Justifying investments in enterprise data management capability requires that they add value to your organization. But how to ensure this happens?
One way is to focus on how enhanced data management capability will be used by the business. This requires engaging with stakeholders to discover and document data use cases. Consider the following two use case examples:
"As an Asset Manager, I want a predictive model that identifies which assets are likely to fail within the next 90 days, so that I can perform preventative maintenance and improve system reliability."
"As a Customer Service Representative, I want quick access to tailored energy saving tips, so that I can proactively help customers reduce their energy costs and improve overall satisfaction.”
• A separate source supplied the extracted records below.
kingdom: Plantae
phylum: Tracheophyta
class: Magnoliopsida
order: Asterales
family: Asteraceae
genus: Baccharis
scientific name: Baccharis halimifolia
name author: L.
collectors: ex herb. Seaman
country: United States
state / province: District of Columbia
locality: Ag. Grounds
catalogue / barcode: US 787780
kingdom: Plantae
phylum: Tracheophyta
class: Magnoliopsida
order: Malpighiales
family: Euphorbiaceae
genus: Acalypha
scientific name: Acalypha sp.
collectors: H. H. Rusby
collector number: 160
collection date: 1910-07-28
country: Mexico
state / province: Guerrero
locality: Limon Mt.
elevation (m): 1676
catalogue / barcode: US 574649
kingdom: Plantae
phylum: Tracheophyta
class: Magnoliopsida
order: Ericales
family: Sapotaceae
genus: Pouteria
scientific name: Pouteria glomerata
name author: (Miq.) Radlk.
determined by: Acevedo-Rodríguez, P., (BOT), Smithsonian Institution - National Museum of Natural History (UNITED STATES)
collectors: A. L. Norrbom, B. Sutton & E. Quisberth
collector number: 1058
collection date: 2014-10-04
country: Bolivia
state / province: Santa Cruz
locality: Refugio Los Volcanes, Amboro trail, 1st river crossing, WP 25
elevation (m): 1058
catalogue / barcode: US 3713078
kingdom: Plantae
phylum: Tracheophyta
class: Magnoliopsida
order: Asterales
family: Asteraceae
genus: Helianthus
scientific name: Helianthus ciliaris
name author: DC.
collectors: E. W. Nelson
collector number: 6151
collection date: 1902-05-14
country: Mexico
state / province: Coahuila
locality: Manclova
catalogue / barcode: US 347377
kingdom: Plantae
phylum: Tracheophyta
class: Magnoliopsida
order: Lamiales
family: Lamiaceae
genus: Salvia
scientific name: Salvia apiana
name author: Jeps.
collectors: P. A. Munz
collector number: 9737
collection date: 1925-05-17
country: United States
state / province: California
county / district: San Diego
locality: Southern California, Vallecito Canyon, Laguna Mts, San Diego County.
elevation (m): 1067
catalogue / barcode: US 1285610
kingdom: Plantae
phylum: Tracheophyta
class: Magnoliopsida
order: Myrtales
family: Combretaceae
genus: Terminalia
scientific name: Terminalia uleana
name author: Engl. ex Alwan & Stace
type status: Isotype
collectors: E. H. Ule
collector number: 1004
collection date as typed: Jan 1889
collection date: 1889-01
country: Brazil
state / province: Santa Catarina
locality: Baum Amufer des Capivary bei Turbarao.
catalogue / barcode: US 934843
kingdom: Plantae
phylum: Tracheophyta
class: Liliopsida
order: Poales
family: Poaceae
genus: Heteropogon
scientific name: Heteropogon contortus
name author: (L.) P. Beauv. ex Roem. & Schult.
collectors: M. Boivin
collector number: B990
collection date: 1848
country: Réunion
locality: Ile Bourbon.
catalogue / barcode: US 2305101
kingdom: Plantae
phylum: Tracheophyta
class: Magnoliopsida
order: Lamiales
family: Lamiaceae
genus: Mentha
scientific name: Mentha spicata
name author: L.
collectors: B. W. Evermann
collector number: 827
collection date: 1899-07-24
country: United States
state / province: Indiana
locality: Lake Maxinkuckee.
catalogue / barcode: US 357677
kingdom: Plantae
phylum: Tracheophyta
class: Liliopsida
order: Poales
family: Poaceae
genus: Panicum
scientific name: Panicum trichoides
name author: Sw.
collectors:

Note that theses use cases follow a structure:
- [The Stakeholder] As a…
- [Desired Output] I want…
- [Value Created] So that…
A few points on the above:
- Putting use cases into this structure takes some work, but it makes the business identify exactly what they want and why.
- This is just a starting point. Operationalization requires further detailed requirements gathering.
- It is the responsibility of the business (not the IT team) to propose and prioritize use cases.
- Notwithstanding the above, it can help to provide examples of what is possible, from other utilities (and other industries).
- Data pain points often provide a starting point for use case identification (e.g., the effort involved in the current manual reporting process…).
- Once an inventory of use cases is developed, it needs to be prioritized (more on how in a future post).
- Use cases don’t need to be a new report or model. Fixing existing reporting can often deliver the greatest value.
- The use case inventory is a living document and will change as business needs change. It’s important to have a mechanism in place to capture new use cases as they arise.
- Once use cases have been identified, don't forget to keep the business updated on when they will be deployed.
- Use case discovery process is tied to data culture. As literacy improves, the process will become easier and produce better results.
Finally, don’t assume that this is the first-time that stakeholders have gone through this process. Given the frequency with which data programs fail to deliver, it's possible that stakeholders have invested time in previous efforts and been let down.
Don’t let that deter you. Acknowledge and leverage this prior work.
Advancing a data management capability is difficult, but a strong focus on delivering business outcomes via use case discovery is a positive first step.
The views reflected in this article are the views of the author and do not necessarily reflect the views of the global EY organization or its member firms.